Regularly review and optimise practices: Regularly reviewing and optimising practices is important to ensure that costs remain under control and that observability practices are effective. This includes reviewing metrics and data sources, as well as reviewing the effectiveness of tools and processes.
Consider observability-as-a-service: Observability-as-a-service is an increasingly popular option for organisations looking to reduce costs and simplify their observability practices and is easy to integrate with cloud-native apps. Observability-as-a-service providers offer managed observability services, handling the collection and analysis of data, as well as incident response and remediation. This can be a cost-effective alternative to building and maintaining observability infrastructure in-house.
Other Best practices worth considering
Know your Telemetry Data
What are telemetry data that cannot be discarded? If your program for observability is mature, it should allow for the detection of what data are useful to us and why. There are an increasing number and types of third-party consultants that can help you understand how you can avoid certain types of information as well as tell what your observability data is.

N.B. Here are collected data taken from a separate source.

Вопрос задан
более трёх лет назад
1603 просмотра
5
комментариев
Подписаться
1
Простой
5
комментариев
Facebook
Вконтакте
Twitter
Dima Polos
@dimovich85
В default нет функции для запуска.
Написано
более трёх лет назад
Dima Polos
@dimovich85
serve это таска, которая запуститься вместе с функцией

Reduce your data Observability cost by 10x using Middleware
Middleware only transmits needed information and can save customers’ personal data in the cloud storage when required to save up to 10x data expenses. Using data can improve your computer’s performance, minimise downtime, and most importantly, offer a better experience for customers.
Reduce the need for multiple tools
Using a central system to administer your application is a great way to get a holistic view. It’s important particularly in a safety incident due to its possibility to occur at any part of the system. You will quickly find out what’s wrong and take action if that’s what’s causing a negative effect.